::: Exercise input :::

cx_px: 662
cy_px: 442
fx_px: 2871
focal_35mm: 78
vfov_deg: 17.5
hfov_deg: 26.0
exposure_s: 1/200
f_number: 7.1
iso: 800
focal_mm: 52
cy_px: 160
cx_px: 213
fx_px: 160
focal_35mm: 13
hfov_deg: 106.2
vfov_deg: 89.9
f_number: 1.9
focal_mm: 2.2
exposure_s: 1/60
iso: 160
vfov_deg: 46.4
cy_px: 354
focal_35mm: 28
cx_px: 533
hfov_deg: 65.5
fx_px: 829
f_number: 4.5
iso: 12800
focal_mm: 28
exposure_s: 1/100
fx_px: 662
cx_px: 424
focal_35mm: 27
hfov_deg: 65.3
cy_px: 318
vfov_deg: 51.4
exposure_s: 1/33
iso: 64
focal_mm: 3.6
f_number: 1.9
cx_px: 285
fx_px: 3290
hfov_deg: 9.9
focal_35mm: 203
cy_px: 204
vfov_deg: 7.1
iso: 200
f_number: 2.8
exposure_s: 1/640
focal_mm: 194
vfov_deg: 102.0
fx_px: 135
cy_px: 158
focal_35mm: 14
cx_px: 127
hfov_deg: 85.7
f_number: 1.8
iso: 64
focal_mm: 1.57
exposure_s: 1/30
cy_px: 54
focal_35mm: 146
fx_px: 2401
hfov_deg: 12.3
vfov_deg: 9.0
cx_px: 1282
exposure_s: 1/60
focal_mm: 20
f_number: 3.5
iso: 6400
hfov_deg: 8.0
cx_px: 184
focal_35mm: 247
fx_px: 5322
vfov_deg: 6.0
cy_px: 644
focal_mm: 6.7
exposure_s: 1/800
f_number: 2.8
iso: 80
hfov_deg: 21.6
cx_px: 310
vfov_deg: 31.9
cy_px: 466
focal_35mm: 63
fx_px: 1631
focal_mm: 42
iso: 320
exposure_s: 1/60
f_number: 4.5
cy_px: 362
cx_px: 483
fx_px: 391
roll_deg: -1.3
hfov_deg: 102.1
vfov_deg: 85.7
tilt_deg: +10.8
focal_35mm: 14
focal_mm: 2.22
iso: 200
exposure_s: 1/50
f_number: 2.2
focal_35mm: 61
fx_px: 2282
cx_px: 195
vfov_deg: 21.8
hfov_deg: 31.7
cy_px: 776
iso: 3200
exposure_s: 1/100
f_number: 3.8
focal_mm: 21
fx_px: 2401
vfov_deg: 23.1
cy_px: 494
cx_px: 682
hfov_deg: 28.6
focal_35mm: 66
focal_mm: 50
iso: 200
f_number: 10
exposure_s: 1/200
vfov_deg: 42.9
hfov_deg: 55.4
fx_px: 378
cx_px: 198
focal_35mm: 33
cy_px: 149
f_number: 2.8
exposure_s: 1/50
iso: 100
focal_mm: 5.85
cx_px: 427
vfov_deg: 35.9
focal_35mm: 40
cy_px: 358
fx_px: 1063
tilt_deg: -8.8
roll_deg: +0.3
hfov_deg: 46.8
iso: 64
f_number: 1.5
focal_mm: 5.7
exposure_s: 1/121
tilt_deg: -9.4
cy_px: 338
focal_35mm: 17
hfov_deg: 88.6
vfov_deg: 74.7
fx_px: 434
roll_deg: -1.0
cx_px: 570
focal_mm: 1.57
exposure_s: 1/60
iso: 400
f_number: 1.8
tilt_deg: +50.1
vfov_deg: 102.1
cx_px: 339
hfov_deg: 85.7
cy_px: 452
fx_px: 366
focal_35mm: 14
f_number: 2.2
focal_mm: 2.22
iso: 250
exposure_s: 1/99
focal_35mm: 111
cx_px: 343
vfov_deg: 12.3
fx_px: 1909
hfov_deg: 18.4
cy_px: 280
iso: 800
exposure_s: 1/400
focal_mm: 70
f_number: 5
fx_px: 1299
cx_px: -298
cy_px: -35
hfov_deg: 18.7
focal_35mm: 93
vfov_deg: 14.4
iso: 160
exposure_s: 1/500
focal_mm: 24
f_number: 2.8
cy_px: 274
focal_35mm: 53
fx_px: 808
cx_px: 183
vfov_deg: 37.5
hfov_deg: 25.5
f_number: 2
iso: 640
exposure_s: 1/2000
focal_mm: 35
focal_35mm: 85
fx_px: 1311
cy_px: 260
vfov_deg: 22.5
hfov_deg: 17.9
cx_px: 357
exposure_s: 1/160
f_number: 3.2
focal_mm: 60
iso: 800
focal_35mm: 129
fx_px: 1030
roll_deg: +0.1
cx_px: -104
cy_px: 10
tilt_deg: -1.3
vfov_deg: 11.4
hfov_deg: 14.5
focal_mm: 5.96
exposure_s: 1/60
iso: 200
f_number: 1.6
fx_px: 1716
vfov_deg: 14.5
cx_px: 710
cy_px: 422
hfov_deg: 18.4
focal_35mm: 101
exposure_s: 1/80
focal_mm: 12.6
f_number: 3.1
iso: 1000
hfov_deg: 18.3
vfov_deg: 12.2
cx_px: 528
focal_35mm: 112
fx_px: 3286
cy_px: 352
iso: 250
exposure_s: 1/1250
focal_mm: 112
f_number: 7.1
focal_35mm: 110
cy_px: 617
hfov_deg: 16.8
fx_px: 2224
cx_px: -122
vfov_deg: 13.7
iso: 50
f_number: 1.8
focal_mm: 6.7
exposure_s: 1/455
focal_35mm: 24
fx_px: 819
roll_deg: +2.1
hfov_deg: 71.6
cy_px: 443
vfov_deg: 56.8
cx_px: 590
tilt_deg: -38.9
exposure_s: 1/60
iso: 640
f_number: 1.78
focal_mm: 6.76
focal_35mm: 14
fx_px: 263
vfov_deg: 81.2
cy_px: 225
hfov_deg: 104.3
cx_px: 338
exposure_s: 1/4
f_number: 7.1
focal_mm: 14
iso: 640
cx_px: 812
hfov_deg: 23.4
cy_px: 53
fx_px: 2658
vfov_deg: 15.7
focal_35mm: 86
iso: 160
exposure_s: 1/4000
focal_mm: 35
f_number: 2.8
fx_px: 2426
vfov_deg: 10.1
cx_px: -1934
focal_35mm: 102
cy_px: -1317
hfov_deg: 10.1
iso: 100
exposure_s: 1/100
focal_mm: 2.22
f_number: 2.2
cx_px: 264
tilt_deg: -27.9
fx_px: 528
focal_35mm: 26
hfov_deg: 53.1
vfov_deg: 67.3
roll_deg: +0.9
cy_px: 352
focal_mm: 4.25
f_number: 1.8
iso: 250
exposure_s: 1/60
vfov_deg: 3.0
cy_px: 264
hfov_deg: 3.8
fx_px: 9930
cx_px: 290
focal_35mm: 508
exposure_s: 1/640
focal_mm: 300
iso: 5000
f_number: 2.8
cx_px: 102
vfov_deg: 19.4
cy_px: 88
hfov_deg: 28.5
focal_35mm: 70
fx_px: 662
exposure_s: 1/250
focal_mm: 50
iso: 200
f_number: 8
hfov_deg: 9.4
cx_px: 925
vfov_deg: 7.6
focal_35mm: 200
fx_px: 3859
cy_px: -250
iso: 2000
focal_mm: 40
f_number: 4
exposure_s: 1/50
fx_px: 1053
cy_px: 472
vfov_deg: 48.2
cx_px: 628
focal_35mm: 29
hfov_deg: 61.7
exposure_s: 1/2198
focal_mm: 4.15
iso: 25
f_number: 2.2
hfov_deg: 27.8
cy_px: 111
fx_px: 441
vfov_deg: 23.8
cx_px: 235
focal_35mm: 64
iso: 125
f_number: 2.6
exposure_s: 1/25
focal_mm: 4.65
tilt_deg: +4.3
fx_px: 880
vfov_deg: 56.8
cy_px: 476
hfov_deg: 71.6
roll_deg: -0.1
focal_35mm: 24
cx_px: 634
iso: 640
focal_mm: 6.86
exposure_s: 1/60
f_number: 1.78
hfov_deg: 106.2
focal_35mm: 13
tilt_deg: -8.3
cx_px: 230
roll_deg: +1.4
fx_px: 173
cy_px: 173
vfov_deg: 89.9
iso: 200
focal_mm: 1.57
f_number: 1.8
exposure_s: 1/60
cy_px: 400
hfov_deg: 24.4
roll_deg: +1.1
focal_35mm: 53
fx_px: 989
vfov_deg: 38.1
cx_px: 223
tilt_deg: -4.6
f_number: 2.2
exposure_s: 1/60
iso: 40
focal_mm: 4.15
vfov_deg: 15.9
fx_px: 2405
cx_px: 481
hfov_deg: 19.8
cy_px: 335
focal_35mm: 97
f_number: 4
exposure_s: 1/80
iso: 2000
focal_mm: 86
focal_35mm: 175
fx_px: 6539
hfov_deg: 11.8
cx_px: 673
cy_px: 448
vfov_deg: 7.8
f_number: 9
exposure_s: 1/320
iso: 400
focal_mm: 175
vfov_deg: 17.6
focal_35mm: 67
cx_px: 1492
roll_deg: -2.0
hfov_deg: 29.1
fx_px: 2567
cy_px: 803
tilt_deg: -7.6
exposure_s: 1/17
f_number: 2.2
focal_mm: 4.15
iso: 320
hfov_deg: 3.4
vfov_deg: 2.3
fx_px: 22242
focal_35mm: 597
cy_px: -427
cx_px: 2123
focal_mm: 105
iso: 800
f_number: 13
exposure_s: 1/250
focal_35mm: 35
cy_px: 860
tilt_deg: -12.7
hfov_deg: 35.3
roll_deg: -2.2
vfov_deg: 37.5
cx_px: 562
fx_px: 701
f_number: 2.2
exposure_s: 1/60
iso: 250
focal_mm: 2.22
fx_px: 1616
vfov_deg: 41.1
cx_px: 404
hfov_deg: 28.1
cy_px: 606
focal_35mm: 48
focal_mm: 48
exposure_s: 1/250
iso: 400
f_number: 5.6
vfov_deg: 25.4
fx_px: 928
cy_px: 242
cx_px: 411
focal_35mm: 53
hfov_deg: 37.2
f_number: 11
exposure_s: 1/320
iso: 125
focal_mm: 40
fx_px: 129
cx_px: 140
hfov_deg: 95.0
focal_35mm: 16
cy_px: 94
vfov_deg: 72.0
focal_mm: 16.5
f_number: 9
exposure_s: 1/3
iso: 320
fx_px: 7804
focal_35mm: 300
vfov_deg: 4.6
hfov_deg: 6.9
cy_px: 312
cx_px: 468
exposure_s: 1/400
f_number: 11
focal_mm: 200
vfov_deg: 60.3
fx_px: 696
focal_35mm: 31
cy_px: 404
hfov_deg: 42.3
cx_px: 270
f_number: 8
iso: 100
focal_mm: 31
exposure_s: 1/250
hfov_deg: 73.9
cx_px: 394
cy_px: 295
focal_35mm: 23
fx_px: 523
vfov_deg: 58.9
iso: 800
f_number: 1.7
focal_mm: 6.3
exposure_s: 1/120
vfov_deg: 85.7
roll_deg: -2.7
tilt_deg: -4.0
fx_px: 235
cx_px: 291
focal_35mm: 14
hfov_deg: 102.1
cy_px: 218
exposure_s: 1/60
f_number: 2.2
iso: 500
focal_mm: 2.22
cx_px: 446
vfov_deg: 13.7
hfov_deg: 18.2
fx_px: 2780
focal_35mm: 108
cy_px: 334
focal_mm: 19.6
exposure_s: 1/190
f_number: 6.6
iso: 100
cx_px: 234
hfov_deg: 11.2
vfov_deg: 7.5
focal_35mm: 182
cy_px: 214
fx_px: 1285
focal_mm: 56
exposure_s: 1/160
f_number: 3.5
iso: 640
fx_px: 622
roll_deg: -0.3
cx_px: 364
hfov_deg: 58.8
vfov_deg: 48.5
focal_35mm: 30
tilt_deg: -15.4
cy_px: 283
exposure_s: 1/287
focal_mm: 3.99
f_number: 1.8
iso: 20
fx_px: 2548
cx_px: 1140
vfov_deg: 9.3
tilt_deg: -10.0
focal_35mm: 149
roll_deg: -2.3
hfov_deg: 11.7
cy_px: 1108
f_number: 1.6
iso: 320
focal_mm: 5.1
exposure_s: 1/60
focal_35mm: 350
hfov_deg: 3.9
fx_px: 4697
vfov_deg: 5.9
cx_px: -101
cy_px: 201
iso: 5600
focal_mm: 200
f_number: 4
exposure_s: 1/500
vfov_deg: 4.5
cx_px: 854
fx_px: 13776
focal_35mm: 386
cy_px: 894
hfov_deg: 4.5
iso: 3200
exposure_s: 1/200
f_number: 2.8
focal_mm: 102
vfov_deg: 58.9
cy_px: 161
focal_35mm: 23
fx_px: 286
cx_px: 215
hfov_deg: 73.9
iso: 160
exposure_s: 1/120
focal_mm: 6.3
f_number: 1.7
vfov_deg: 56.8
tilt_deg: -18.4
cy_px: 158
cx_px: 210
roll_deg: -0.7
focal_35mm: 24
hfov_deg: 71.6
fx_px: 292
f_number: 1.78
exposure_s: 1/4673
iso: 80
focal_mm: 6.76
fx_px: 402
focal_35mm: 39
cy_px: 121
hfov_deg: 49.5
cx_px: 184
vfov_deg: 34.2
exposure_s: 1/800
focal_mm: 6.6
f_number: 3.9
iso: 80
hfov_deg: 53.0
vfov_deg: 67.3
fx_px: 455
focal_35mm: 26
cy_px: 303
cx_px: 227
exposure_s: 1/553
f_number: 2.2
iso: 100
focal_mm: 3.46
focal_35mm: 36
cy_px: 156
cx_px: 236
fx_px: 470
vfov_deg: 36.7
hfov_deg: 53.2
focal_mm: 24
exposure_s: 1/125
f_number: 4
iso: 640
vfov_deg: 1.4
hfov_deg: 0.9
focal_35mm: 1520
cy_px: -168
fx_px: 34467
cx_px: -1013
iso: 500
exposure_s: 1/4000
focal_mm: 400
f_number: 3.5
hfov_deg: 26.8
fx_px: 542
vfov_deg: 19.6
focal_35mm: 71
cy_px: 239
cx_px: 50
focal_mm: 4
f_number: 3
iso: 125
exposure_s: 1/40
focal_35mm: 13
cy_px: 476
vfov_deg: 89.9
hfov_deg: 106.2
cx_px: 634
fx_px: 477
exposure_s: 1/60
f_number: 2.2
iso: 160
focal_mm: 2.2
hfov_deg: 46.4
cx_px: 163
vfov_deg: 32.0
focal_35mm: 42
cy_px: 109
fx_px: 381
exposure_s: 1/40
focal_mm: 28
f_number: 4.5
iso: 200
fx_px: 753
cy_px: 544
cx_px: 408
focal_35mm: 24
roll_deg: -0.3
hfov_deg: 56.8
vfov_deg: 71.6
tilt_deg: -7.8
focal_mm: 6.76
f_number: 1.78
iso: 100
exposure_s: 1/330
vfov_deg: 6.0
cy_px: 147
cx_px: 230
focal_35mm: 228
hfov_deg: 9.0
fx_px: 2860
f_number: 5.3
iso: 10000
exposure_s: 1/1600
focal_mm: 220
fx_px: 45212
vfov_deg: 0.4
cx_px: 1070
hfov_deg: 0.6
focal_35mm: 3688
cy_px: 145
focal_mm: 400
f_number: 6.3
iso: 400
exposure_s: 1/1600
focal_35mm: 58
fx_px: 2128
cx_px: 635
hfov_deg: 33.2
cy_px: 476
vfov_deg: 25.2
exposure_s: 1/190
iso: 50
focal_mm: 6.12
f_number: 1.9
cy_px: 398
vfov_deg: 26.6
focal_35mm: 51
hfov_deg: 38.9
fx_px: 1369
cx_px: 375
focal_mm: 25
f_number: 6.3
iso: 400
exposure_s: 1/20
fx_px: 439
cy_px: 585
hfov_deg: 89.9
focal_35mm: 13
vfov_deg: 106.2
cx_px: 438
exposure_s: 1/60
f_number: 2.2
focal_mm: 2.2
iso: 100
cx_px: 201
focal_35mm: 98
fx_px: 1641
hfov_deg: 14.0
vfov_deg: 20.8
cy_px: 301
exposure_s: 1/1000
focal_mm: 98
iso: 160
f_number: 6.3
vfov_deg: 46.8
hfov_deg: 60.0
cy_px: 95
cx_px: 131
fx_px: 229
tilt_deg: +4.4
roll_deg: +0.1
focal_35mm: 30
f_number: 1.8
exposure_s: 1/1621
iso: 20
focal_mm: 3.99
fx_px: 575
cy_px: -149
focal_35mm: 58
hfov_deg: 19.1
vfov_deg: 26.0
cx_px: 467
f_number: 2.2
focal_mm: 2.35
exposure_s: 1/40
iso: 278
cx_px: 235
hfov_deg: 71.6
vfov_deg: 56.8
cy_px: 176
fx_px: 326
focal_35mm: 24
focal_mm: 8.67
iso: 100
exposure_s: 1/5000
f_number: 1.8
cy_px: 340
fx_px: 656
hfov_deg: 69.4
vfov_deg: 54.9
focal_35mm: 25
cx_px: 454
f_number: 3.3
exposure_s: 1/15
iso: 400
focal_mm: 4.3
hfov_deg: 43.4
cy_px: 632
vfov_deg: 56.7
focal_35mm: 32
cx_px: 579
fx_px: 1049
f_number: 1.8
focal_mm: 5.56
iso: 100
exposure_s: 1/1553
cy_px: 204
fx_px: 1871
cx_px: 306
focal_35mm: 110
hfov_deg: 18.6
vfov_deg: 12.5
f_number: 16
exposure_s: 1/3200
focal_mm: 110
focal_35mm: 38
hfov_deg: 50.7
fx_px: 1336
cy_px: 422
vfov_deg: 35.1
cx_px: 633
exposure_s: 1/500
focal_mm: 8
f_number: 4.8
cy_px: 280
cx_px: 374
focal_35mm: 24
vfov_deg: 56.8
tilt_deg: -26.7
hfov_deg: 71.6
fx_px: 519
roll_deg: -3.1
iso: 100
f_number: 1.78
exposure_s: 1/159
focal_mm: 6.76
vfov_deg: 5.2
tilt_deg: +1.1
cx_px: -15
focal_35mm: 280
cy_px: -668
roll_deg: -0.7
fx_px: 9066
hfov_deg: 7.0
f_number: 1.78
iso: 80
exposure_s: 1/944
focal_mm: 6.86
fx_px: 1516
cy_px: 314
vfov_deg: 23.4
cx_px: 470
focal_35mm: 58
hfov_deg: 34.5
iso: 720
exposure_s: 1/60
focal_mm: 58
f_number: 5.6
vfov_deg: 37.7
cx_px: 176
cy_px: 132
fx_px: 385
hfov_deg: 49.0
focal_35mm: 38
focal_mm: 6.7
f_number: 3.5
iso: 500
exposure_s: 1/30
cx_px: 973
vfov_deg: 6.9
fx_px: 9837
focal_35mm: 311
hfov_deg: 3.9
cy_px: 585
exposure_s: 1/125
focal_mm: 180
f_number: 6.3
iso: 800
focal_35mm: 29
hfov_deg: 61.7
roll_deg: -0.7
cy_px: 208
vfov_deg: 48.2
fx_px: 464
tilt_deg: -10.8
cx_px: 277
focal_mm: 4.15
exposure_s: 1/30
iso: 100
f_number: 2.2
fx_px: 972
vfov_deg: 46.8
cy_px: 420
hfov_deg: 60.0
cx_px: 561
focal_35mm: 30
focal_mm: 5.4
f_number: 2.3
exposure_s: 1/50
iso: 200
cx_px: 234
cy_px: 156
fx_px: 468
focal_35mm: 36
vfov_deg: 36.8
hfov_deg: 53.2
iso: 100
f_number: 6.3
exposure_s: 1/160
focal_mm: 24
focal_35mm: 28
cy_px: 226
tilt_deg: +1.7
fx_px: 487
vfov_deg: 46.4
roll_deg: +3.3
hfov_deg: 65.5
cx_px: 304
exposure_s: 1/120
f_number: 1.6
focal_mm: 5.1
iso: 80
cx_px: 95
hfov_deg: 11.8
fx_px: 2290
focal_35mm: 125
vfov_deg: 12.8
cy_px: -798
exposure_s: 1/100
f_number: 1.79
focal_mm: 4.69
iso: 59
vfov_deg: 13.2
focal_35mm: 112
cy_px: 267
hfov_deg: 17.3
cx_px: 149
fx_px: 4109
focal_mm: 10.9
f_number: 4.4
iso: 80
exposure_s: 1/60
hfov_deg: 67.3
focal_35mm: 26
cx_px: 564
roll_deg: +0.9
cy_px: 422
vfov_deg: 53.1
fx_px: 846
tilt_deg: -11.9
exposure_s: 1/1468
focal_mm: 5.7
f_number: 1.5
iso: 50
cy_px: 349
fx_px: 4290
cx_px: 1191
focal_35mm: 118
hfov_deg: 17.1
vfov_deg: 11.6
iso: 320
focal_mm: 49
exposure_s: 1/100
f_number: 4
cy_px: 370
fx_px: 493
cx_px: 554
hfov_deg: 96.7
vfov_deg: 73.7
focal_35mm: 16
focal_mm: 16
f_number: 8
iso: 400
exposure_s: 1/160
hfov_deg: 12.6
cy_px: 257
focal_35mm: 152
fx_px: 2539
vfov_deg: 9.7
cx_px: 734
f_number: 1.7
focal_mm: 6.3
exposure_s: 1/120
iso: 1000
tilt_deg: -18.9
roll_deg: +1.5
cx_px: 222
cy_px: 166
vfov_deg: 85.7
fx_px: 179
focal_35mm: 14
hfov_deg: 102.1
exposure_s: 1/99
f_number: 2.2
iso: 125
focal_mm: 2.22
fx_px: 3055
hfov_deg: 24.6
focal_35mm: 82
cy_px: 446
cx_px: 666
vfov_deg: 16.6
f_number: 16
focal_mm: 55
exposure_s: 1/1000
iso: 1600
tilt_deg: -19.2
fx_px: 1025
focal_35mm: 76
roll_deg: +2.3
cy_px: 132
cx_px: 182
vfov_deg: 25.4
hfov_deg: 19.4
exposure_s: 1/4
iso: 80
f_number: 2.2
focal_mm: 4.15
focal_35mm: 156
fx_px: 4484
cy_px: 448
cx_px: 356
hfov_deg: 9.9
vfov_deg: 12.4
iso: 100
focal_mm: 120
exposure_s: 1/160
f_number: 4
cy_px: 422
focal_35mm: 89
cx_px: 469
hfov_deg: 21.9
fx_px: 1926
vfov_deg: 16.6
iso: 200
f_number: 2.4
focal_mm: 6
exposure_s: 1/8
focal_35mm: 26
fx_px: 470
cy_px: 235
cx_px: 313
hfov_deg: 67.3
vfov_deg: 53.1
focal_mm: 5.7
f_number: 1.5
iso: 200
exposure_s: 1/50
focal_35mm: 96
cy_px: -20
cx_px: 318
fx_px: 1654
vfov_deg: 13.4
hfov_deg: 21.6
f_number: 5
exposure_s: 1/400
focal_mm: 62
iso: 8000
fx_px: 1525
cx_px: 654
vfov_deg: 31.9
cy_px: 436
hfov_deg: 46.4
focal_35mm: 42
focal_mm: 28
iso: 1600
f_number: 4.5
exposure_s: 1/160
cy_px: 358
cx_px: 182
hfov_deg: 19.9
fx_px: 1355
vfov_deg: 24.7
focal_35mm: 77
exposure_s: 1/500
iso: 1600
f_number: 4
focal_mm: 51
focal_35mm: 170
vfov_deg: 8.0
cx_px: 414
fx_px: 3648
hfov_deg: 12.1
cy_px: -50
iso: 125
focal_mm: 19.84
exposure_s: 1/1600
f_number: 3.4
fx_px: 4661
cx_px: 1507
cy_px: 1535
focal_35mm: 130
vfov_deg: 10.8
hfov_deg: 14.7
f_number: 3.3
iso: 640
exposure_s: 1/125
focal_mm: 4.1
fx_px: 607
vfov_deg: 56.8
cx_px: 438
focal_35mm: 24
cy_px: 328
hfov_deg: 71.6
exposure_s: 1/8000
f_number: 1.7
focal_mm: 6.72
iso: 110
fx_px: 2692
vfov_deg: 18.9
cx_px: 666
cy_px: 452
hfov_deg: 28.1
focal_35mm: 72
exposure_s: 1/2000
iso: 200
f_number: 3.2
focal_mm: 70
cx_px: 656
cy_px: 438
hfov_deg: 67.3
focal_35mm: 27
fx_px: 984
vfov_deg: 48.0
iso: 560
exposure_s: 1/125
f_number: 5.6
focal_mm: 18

:::

• _To-do item_
Output the lines above between the one holding "cy_px: -149" and the one holding "vfov_deg: 6.9", inclusive, with nothing before or after them.

• _Exercise result_
cy_px: -149
focal_35mm: 58
hfov_deg: 19.1
vfov_deg: 26.0
cx_px: 467
f_number: 2.2
focal_mm: 2.35
exposure_s: 1/40
iso: 278
cx_px: 235
hfov_deg: 71.6
vfov_deg: 56.8
cy_px: 176
fx_px: 326
focal_35mm: 24
focal_mm: 8.67
iso: 100
exposure_s: 1/5000
f_number: 1.8
cy_px: 340
fx_px: 656
hfov_deg: 69.4
vfov_deg: 54.9
focal_35mm: 25
cx_px: 454
f_number: 3.3
exposure_s: 1/15
iso: 400
focal_mm: 4.3
hfov_deg: 43.4
cy_px: 632
vfov_deg: 56.7
focal_35mm: 32
cx_px: 579
fx_px: 1049
f_number: 1.8
focal_mm: 5.56
iso: 100
exposure_s: 1/1553
cy_px: 204
fx_px: 1871
cx_px: 306
focal_35mm: 110
hfov_deg: 18.6
vfov_deg: 12.5
f_number: 16
exposure_s: 1/3200
focal_mm: 110
focal_35mm: 38
hfov_deg: 50.7
fx_px: 1336
cy_px: 422
vfov_deg: 35.1
cx_px: 633
exposure_s: 1/500
focal_mm: 8
f_number: 4.8
cy_px: 280
cx_px: 374
focal_35mm: 24
vfov_deg: 56.8
tilt_deg: -26.7
hfov_deg: 71.6
fx_px: 519
roll_deg: -3.1
iso: 100
f_number: 1.78
exposure_s: 1/159
focal_mm: 6.76
vfov_deg: 5.2
tilt_deg: +1.1
cx_px: -15
focal_35mm: 280
cy_px: -668
roll_deg: -0.7
fx_px: 9066
hfov_deg: 7.0
f_number: 1.78
iso: 80
exposure_s: 1/944
focal_mm: 6.86
fx_px: 1516
cy_px: 314
vfov_deg: 23.4
cx_px: 470
focal_35mm: 58
hfov_deg: 34.5
iso: 720
exposure_s: 1/60
focal_mm: 58
f_number: 5.6
vfov_deg: 37.7
cx_px: 176
cy_px: 132
fx_px: 385
hfov_deg: 49.0
focal_35mm: 38
focal_mm: 6.7
f_number: 3.5
iso: 500
exposure_s: 1/30
cx_px: 973
vfov_deg: 6.9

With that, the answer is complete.